For enterprise admins, the better question is not "is the user logged in to OpenAI?" It is "which surface can this user operate, and with what permissions?" Codex Local covers CLI, IDE extension, and app local workflows. Codex Cloud covers delegated cloud tasks. Remote Control permission may be required when one Codex client connects to and steers a local app environment from another client. Active sessions does not replace that permission model. Treating logout and authorization as the same control leaves gaps during employee offboarding and incident response.

Community discussion around this specific Active sessions release is still limited. As of June 3, 2026 KST, there was little visible Hacker News or GeekNews discussion centered on the feature itself. Reddit and Codex-adjacent posts, however, keep surfacing questions about CLI login, refresh tokens, model support, session-token usage, and authentication issues solved by logout and login cycles. The signal is less a verdict on OpenAI's new UI and more evidence that developers already experience Codex sessions as an operational object.

The value of this update is real: OpenAI has expanded session visibility across more of its product family. ChatGPT-only users get a better lost-device response. Developers using Codex and API Platform get a shared starting point for first-party OpenAI session review. The release note's exclusions are just as important as the feature itself. Codex CLI, connected apps, and third-party Sign in with ChatGPT sessions are not covered by the same screen.

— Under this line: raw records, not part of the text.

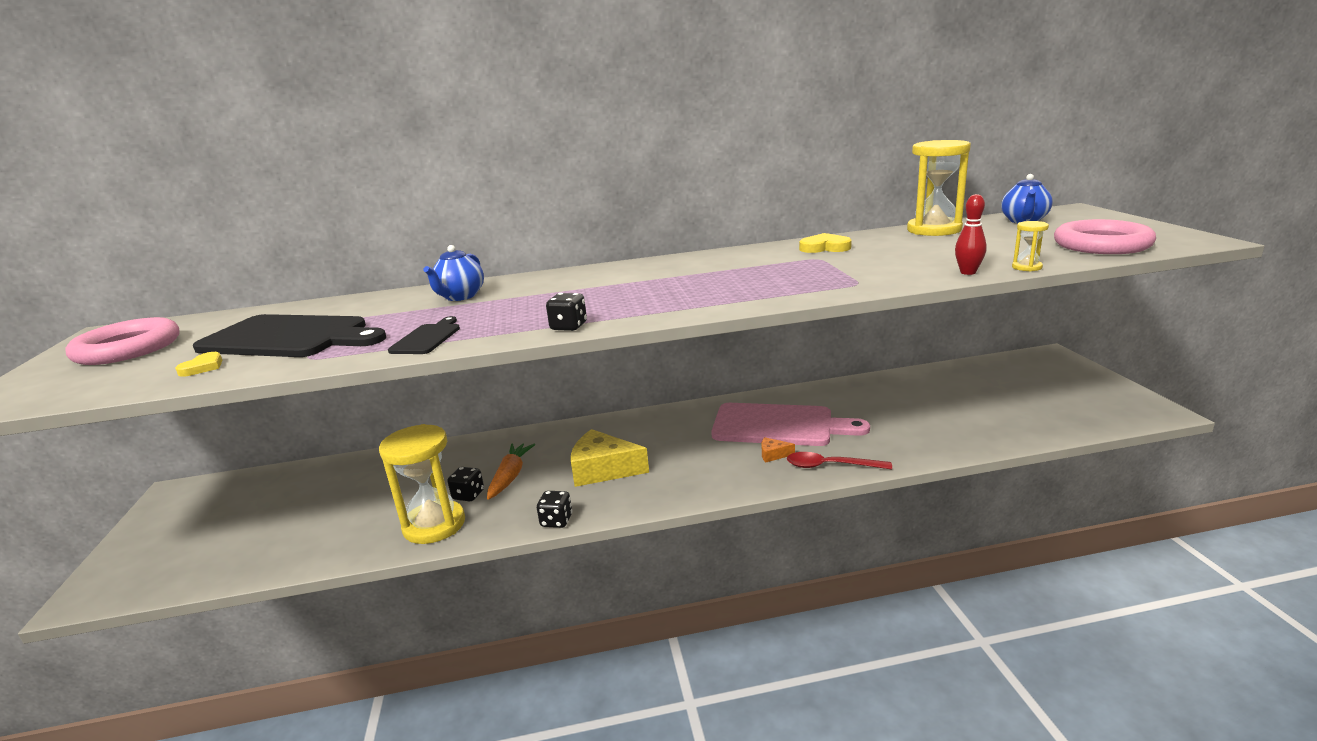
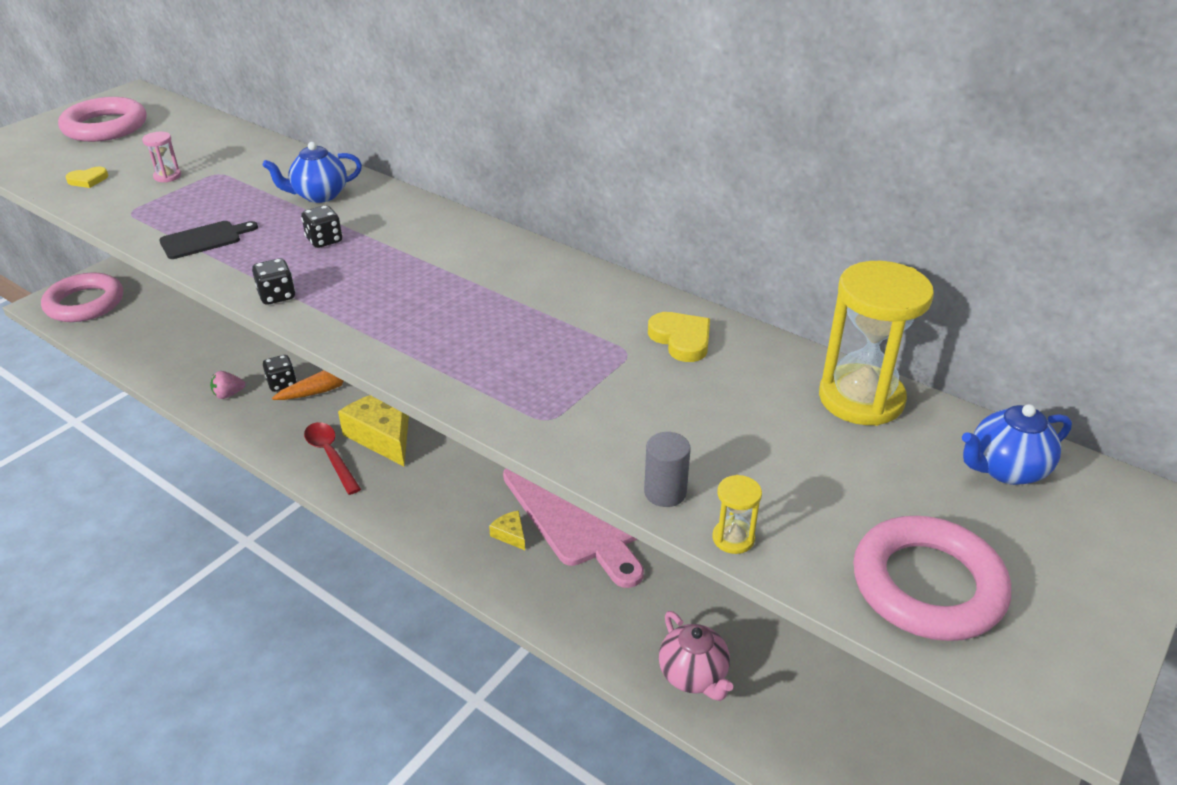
camera: 45 degrees right, 15 degrees up
black cutting board [193,314,386,357] -> pink hourglass [142,132,181,183]
yellow hourglass [379,424,465,544] -> pink strawberry [210,371,245,399]
black dice [537,491,572,528] -> black dice moved to [301,205,342,248]
orange cheese [761,437,795,463] -> yellow cheese [489,510,525,550]
red spoon [787,452,892,469] -> red spoon moved to [304,422,361,495]
red bowling pin [955,194,987,275] -> grey cylinder [644,432,691,507]
none -> pink ring [41,273,123,322]
none -> pink teapot [659,611,733,701]

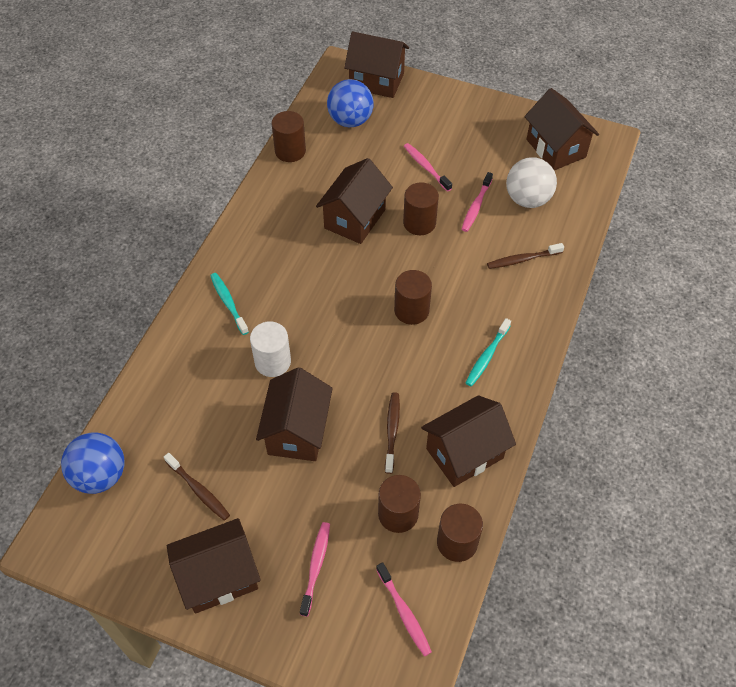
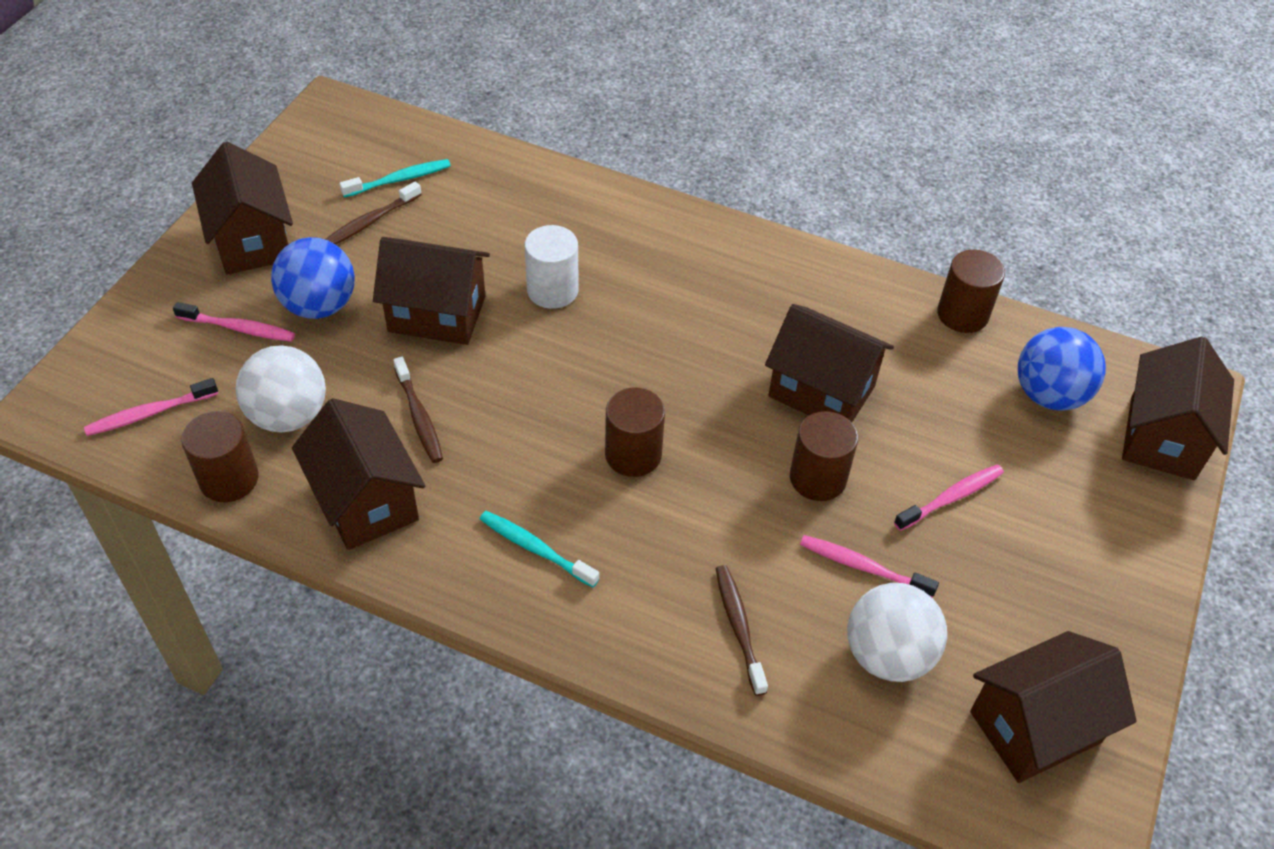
camera: 90 degrees right, 5 degrees down
blue ball [61,432,124,494] -> blue ball moved to [271,237,355,319]
turquoise toothbrush [210,273,249,335] -> turquoise toothbrush moved to [339,159,451,198]
brown cylinder [378,475,421,533] -> white ball [236,345,326,433]
brown toothbrush [385,392,400,474] -> brown toothbrush turned 60 degrees clockwise [393,357,443,463]

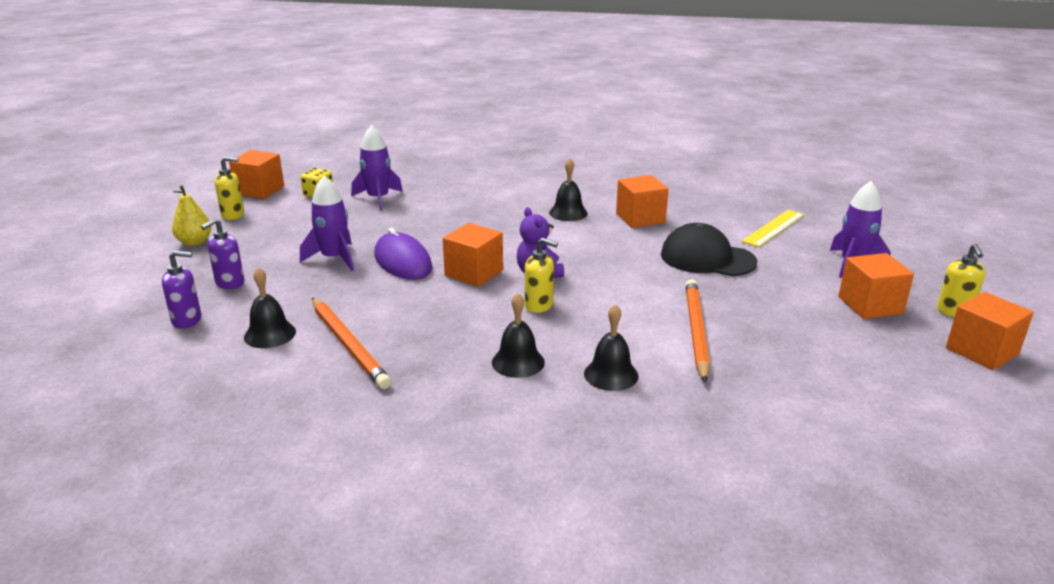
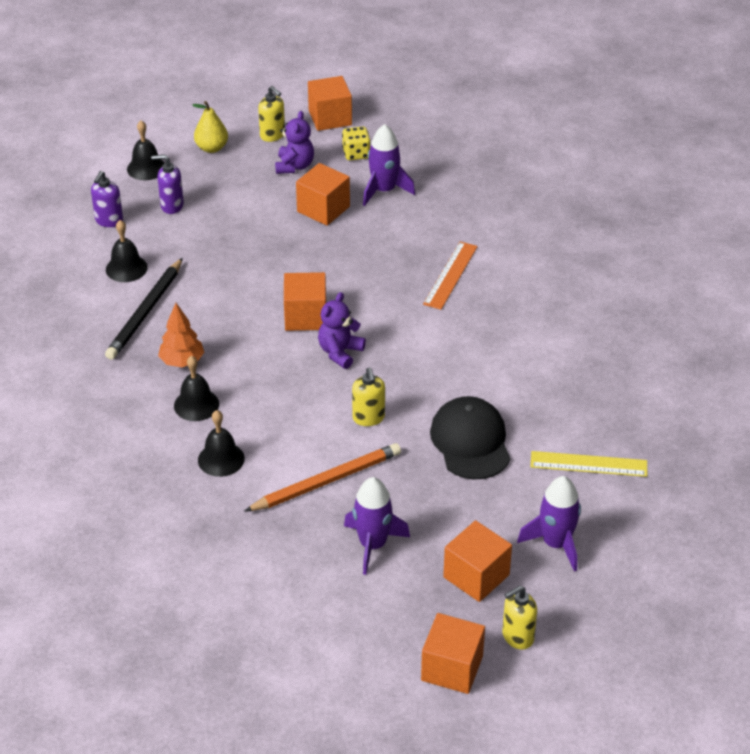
camera: 55 degrees right, 15 degrees up
purple soap dispenser [162,251,201,329] -> purple soap dispenser turned 60 degrees clockwise [91,171,123,227]
purple rocket [300,176,354,271] -> purple rocket moved to [344,477,410,575]
orange pencil [312,298,391,389] -> black pencil [105,258,183,360]
purple mouse [374,228,432,280] -> none
yellow soap dispenser [525,238,558,313] -> yellow soap dispenser moved to [352,367,385,426]
black bell [549,158,588,221] -> black bell moved to [127,121,165,180]
orange cube [616,175,669,228] -> orange cube moved to [296,163,350,226]
none -> orange tree [158,303,204,367]
none -> purple teddy bear [275,111,314,174]
none -> orange ruler [423,241,478,310]

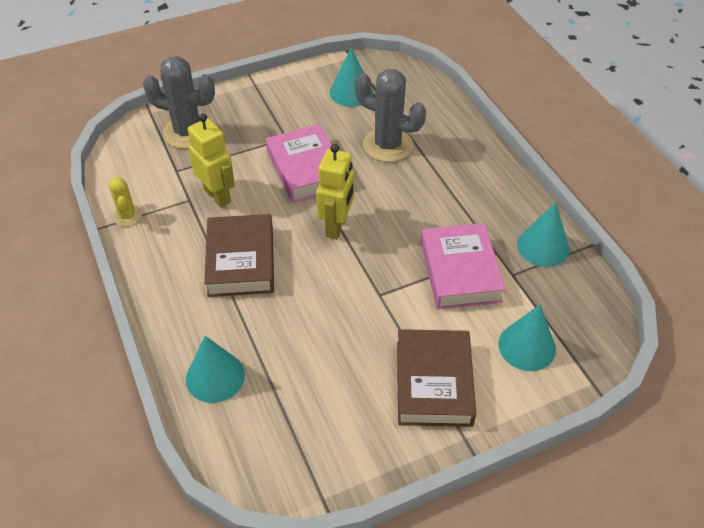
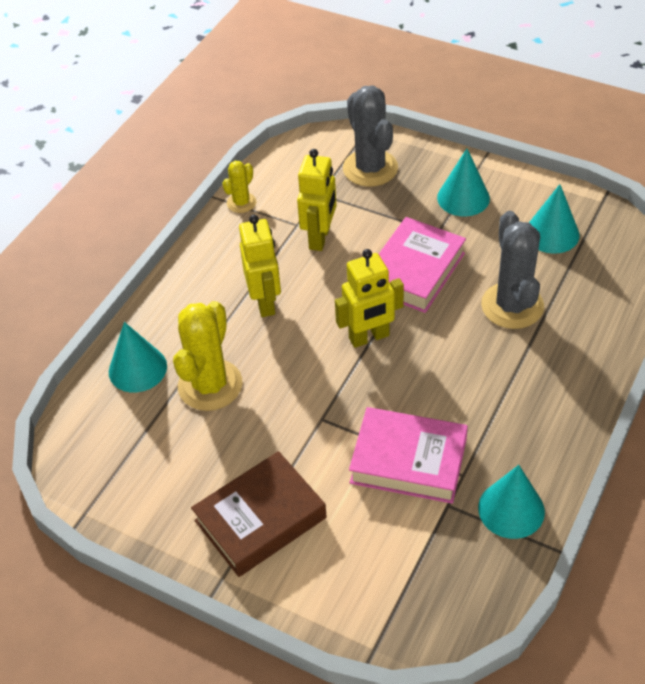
camera: 55 degrees right, 0 degrees up
brown book [204,214,274,297] -> yellow robot [239,215,281,317]
pink book [421,223,506,309] -> pink book turned 60 degrees clockwise [349,407,468,504]
turquoise cone [498,305,556,371] -> turquoise cone moved to [437,149,490,217]
none -> yellow cactus [173,301,242,411]

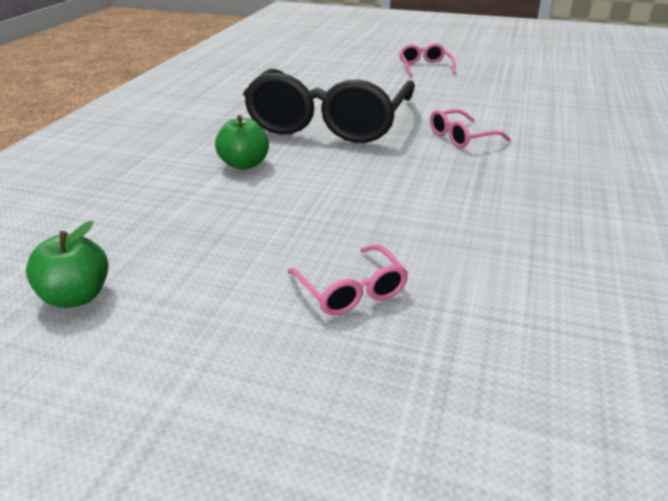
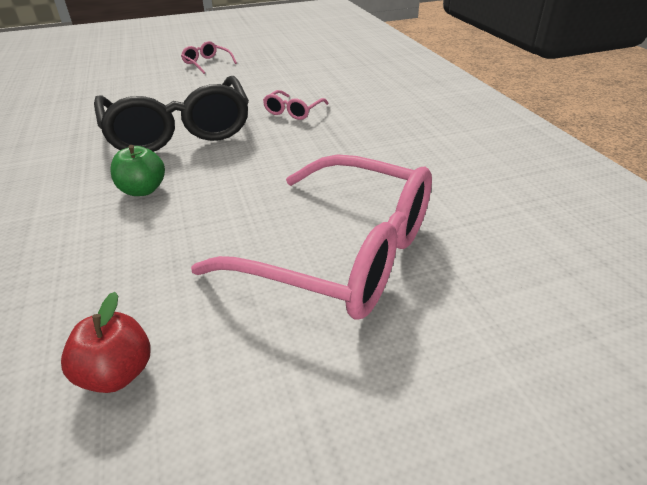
camera: 35 degrees left, 5 degrees up
green apple [26,221,109,308] -> red apple [61,292,151,393]
pink glasses [287,244,408,316] -> pink glasses [191,154,432,320], size x2.43

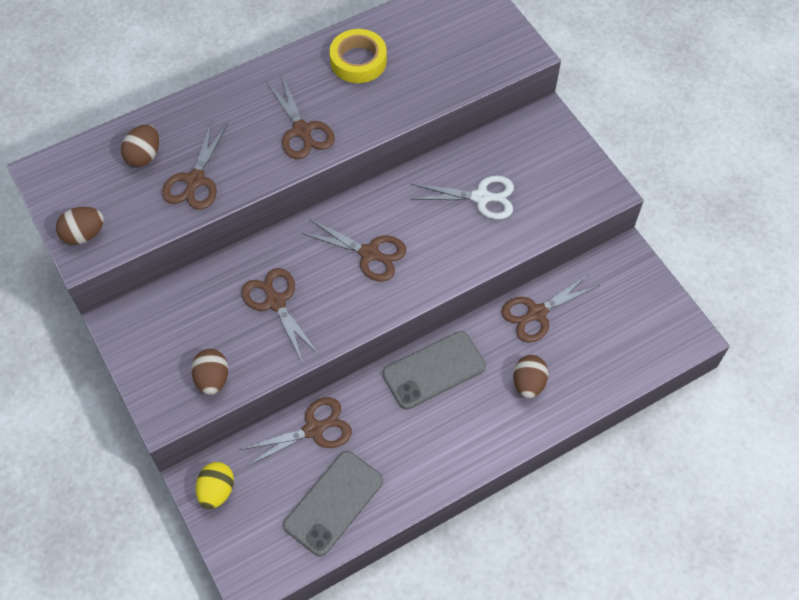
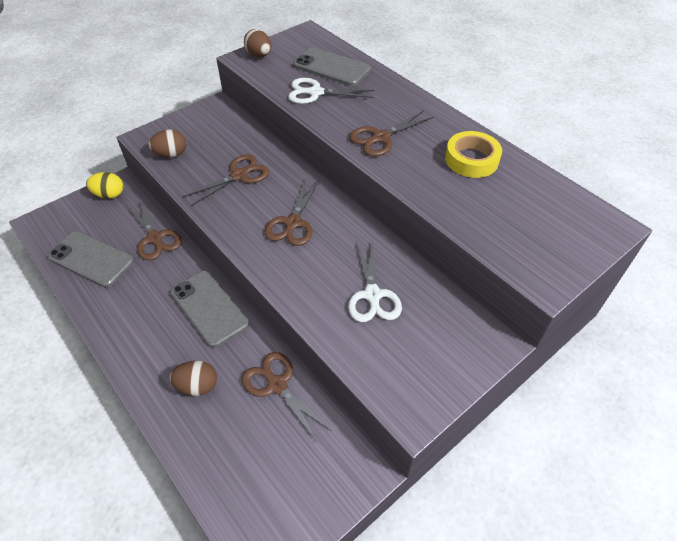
camera: 80 degrees right, 10 degrees down
brown egg [121,125,159,167] -> grey phone [293,47,371,86]
brown scissors [162,120,228,210] -> white scissors [288,78,374,104]

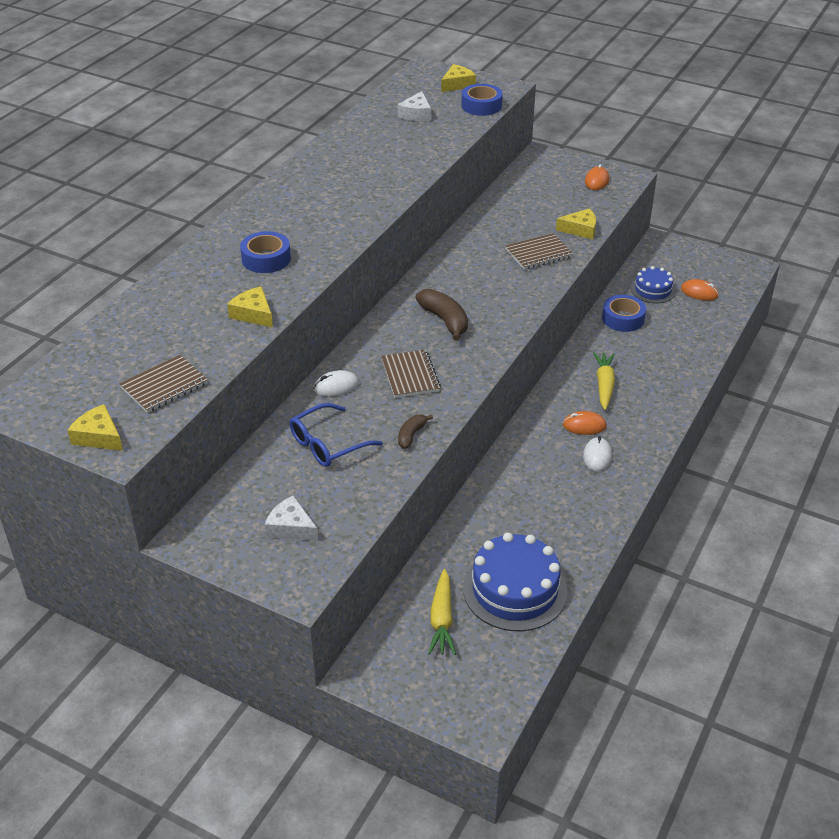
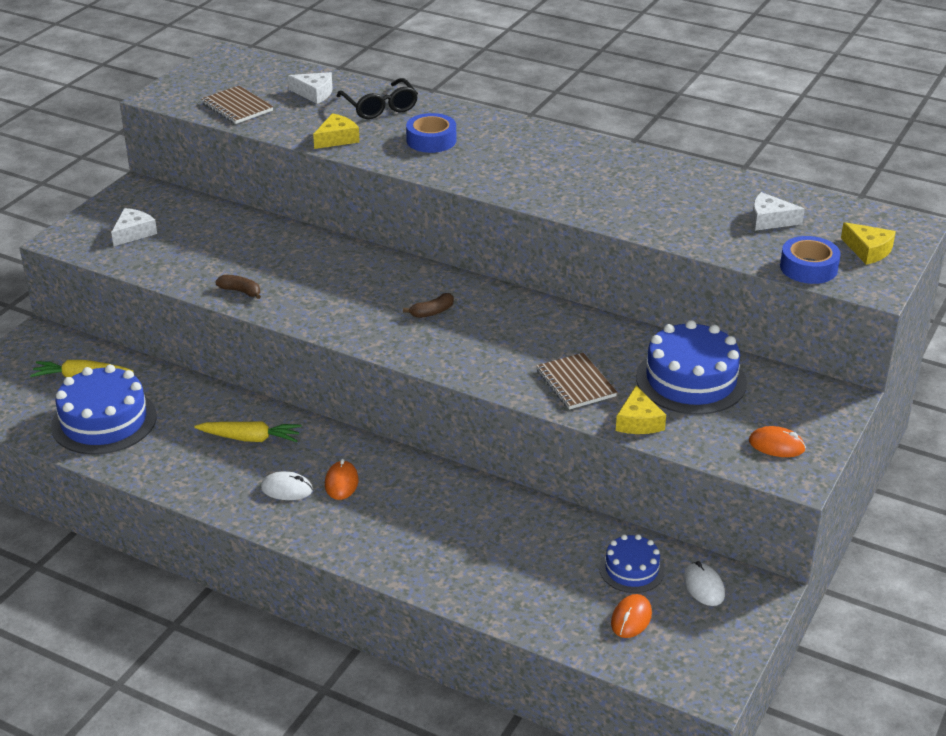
camera: 90 degrees right, 5 degrees down
yellow cheese [67,404,123,451] -> none
blue glasses [289,403,383,467] -> none
white mouse [313,370,359,397] -> white mouse moved to [684,561,725,606]
brown notebook [381,350,441,398] -> none
brown banana [415,289,468,341] -> brown banana [403,293,454,318], size x0.59
yellow carrot [593,352,615,410] -> yellow carrot moved to [194,421,302,442]
blue tape [602,295,646,332] -> none
none -> white cheese [288,72,332,104]
none -> black glasses [337,78,418,119]
none -> blue cake [636,320,747,415]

OpenAI did not ship a complete enterprise session-management console on June 2, 2026. It shipped a ChatGPT account-security screen that has started to include parts of the coding-agent era. Development teams should now update their runbooks with separate entries for Active sessions, API Platform logout, Codex CLI credential removal, OAuth grant revocation, connected app disconnect, and Compliance API review. Once an agent can touch files and terminals, one logout button is no longer enough to recover every permission.